The Ghost Brigades (Old Man's War, #2)The Ghost Brigades by John Scalzi
Published: 2006
Series: Old Man’s War #2
Length: 347 pages

I loved Old Man’s War, and for some reason I waited a year and a half to read the sequel, which I actually loved even more. In a way it was good to wait. The main character and cast are largely ignored in this next book, and it’s even written in a different narrative perspective, third person rather than first person. That would have made for a jarring transition if I had read them back to back, I think.

The first book starts with John Perry leaving earth as a seventy-five-year-old man and joining the Colonial Defense Forces. Humans are at war with multiple alien races, pretty much every alien race it turns out, and they fight this war by transferring the minds of the elderly to genetically engineered bodies. In this sequel, Jared Dirac is born into the Special Forces, nicknamed the Ghost Brigades. This secretive group has an interesting twist in that they don’t use the minds of the elderly but instead use the minds of the dead. They awake as adults in their bodies with no knowledge on their old life. We get to see the training process from a completely different perspective this way.

I love origin stories, and I’ve gotten two in this series so far!

Saved entries:
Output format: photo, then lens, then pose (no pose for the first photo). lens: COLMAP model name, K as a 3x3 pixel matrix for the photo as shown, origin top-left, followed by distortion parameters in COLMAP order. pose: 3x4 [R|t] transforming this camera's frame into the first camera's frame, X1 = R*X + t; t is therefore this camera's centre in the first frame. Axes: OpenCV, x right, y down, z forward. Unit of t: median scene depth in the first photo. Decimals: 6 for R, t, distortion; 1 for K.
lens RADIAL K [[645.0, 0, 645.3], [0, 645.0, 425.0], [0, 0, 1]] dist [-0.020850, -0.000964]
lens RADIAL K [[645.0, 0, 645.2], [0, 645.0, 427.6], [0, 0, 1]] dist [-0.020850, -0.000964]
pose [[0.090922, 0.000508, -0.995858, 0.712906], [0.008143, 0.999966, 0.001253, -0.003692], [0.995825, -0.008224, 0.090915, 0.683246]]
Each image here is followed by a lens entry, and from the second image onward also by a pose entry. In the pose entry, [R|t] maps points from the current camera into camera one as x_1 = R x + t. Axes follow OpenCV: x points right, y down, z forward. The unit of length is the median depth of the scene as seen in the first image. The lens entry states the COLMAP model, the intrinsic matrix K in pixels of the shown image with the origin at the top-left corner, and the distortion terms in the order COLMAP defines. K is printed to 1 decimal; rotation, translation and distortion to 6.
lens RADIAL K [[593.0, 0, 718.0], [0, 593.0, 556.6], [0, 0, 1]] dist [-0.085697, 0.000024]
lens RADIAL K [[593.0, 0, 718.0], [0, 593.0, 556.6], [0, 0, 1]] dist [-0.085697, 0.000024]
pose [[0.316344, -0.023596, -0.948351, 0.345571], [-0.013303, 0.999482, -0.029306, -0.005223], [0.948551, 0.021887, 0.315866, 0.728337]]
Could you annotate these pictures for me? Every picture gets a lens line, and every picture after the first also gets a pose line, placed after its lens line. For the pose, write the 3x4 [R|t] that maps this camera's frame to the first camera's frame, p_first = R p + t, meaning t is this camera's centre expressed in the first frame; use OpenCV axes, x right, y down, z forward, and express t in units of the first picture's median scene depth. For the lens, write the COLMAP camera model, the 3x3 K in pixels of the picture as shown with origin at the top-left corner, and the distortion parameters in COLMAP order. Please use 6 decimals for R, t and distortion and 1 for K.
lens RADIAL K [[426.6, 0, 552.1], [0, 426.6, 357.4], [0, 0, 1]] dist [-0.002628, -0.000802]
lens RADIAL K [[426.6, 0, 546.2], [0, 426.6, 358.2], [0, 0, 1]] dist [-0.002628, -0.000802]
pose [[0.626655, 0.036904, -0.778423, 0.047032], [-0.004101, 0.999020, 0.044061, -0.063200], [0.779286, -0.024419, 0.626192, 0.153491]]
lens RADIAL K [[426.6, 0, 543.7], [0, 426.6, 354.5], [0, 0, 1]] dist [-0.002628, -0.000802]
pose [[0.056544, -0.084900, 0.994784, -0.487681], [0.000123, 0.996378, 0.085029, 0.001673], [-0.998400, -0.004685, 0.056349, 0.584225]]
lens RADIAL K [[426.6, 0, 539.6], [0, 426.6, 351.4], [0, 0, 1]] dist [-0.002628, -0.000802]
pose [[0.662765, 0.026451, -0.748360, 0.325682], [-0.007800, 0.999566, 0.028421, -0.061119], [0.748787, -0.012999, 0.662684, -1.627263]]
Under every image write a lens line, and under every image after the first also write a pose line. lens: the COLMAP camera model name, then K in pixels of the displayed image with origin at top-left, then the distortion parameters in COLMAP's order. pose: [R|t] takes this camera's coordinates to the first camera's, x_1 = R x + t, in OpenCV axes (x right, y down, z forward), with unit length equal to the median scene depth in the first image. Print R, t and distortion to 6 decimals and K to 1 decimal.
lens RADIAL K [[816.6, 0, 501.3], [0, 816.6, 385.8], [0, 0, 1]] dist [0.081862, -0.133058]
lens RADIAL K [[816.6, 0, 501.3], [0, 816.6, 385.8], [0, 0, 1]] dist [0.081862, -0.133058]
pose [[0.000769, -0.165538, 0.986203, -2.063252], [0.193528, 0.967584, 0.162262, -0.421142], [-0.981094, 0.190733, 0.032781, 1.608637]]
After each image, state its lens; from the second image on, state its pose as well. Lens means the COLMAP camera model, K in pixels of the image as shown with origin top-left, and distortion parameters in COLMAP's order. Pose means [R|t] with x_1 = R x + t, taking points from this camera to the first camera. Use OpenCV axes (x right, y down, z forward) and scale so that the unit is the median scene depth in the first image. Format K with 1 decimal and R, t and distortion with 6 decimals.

▶ _TASK INSTRUCTIONS_:
1. Transcribe the book review of The Ghost Brigades, starting with "The Ghost Brigades (Old" and going on through "back, I think.".
2. Summarize the book review of The Ghost Brigades in two sentences.

▶ _RESPONSES IN ORDER_:
1.
The Ghost Brigades (Old Man's War, #2)The Ghost Brigades by John Scalzi
Published: 2006
Series: Old Man’s War #2
Length: 347 pages

I loved Old Man’s War, and for some reason I waited a year and a half to read the sequel, which I actually loved even more. In a way it was good to wait. The main character and cast are largely ignored in this next book, and it’s even written in a different narrative perspective, third person rather than first person. That would have made for a jarring transition if I had read them back to back, I think.

2. After loving Old Man's War, the reviewer waited a year and a half to read this sequel and loved it even more, noting that it largely sets aside the first book's cast and uses third person rather than first person. It follows Jared Dirac, born into the Special Forces known as the Ghost Brigades, who use the minds of the dead instead of the elderly, so the training process is shown from a completely different perspective.